### Parts of the exercise
[A] In the kata-runtime issue report, which storage driver is the kata-agent unable to use to bind mount the rootfs from the host?
[B] Carry on the kata-runtime issue report from the point where it stops.

──────── Passage provided

The information provided will help us to understand the problem more quickly so saves time for both of us! :smile:

Description of problem

Creating PODs using CRI-O and kata-runtime fails with kata-agent failing to create directories. The failure is due to an unknown read-only file system.

Expected result

POD and container creations succeed.

Actual result

FATA[0032] run pod sandbox failed: rpc error: code = Unknown desc = container create failed: rpc error: code = Internal desc = Could not run process: container_linux.go:345: starting container process caused "process_linux.go:424: container init caused \"rootfs_linux.go:58: mounting \\"proc\\" to rootfs \\"/run/kata-containers/shared/containers/7ffea0a7a06511fb2591b3370f9d4e6821d52dfcad2105ca001b5b44c7b1fedb/rootfs\\" at \\"/proc\\" caused \\"mkdir /run/kata-containers/shared/containers/7ffea0a7a06511fb2591b3370f9d4e6821d52dfcad2105ca001b5b44c7b1fedb/rootfs/proc: read-only file system\\"\""

Further information

Hi. I am trying to use kata-runtime as the OCI compatible runtime for managing pods and containers. The approach I am taking is to have rootless environment inside which both CRI-O and kata-runtime run (something similar to have a docker image which bundles crio and kata-runtime, and to use it as nested dockers). In my test environment I am able to manage images using CRI-O, but POD creation fails. What I am observing is that CRI-O successfully pulls down the pause image, and invokes kata-runtime which creates the root file system for the pod on the host and spawns the Qemu process. Once the Qemu VM is up and running I can see the kata-agent is executed but is terminated immediately as it is not able to bind mount the rootfs from the host using the 9pfs storage driver. It seems that the VM's root file system is mounted as readonly by design which confuses me of why the kata-agent even tries to make any directories. Sorry if I am making any wrong assumption here as I still don't fully understand the bits inside the agent. This is probably not a bug and I opened this ticket purely for getting some help on how to proceed with debugging this issue and to more understand what's happening and what could be the potential problem.

────────────────
──────── Record excerpts

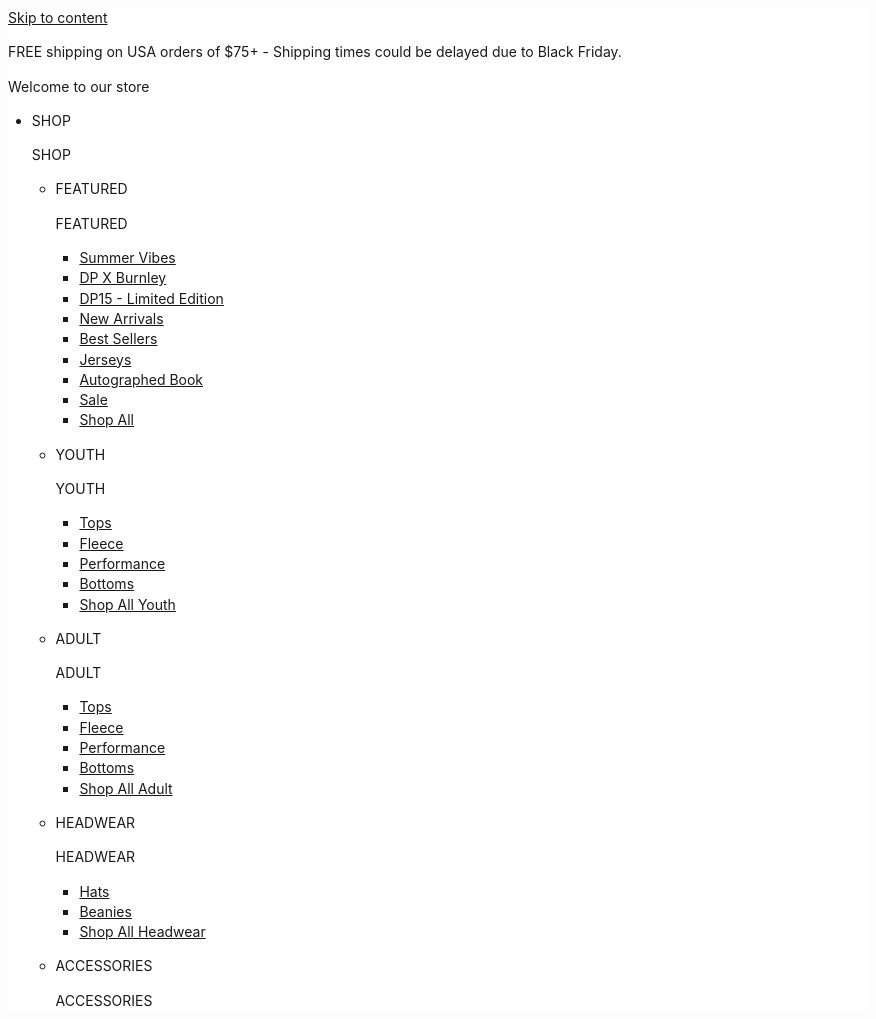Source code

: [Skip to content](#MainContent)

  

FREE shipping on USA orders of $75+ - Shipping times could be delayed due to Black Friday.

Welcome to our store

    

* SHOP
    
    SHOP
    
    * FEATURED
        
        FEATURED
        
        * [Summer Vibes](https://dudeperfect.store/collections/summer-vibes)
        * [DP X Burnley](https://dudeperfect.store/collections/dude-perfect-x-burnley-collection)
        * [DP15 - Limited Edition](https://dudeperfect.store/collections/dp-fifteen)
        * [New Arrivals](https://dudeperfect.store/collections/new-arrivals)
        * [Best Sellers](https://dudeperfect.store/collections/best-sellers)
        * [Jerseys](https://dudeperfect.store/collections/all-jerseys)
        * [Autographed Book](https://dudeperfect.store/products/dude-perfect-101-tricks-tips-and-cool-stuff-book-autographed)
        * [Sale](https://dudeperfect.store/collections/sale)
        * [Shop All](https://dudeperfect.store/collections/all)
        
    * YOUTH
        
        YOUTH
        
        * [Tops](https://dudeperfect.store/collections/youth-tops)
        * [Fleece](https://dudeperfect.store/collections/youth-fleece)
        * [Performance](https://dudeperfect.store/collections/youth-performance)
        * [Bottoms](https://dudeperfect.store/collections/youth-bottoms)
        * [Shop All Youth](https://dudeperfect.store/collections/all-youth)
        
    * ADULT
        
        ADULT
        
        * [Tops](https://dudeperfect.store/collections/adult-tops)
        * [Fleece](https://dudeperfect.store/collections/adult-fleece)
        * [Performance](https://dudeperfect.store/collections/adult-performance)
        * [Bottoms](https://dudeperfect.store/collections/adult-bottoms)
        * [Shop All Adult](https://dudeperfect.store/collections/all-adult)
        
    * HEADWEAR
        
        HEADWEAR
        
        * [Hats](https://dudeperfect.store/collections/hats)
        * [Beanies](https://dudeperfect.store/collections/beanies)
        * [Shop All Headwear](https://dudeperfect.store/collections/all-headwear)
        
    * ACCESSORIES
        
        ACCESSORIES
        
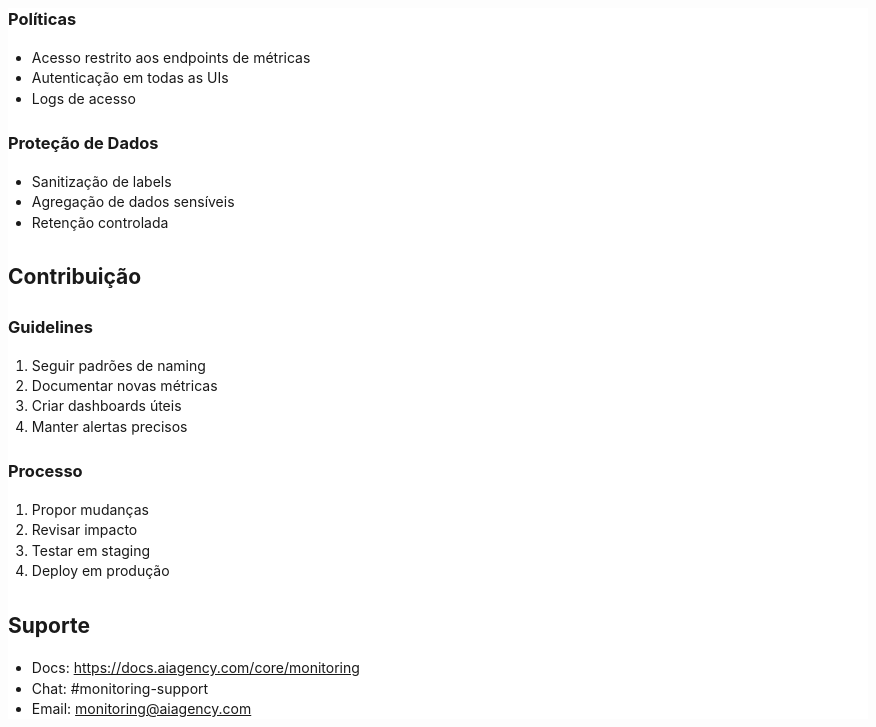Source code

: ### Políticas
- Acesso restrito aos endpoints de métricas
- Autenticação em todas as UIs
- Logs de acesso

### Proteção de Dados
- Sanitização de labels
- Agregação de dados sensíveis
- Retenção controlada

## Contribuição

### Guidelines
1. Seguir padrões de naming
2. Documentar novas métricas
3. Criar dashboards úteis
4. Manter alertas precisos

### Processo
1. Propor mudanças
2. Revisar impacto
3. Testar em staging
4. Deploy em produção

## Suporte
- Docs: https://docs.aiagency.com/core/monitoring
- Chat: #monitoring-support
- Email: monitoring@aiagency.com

────────────────

### Your written answers
[A] The 9pfs storage driver.

[B]
debug_logs: pod_error.log

nimajafroodi commented 4 years ago

A gentle reminder for this issue

devimc commented 4 years ago

did you try adding rw to the kernel cmdline?

https://github.com/kata-containers/runtime/blob/master/cli/config/configuration-qemu.toml.in#L30

configuration files: /etc/kata-containers/configuration.toml or /usr/share/default/kata-containers/configuration.toml

nimajafroodi commented 4 years ago

Yes and that didn't resolve the problem. What is strange is that I don't get this error using CRI-O + kata-runtime directly on the host. The error happens when running CRIO and kata-runtime inside another containerized environment like docker. Do you happen to have any documentation on how to run kata-runtime inside a docker environment that is already spawned with runc? Is there any technical issue of doing so?

devimc commented 4 years ago

Do you happen to have any documentation on how to run kata-runtime inside a docker environment that is already spawned with runc? Is there any technical issue of doing so?

afaik, No, there is no document, are you running the runC container with --privileged? I think you need it. Take a look to these two issues, might be you can find something useful https://github.com/kata-containers/runtime/issues/2618 https://github.com/kata-containers/runtime/issues/358

nimajafroodi commented 4 years ago

afaik, No, there is no document, are you running the runC container with --privileged? I think you need it.

Yes.

nimajafroodi commented 4 years ago

Thanks for the posted links. I will get back to you after reading those posts.

nimajafroodi commented 3 years ago

This issue can be closed.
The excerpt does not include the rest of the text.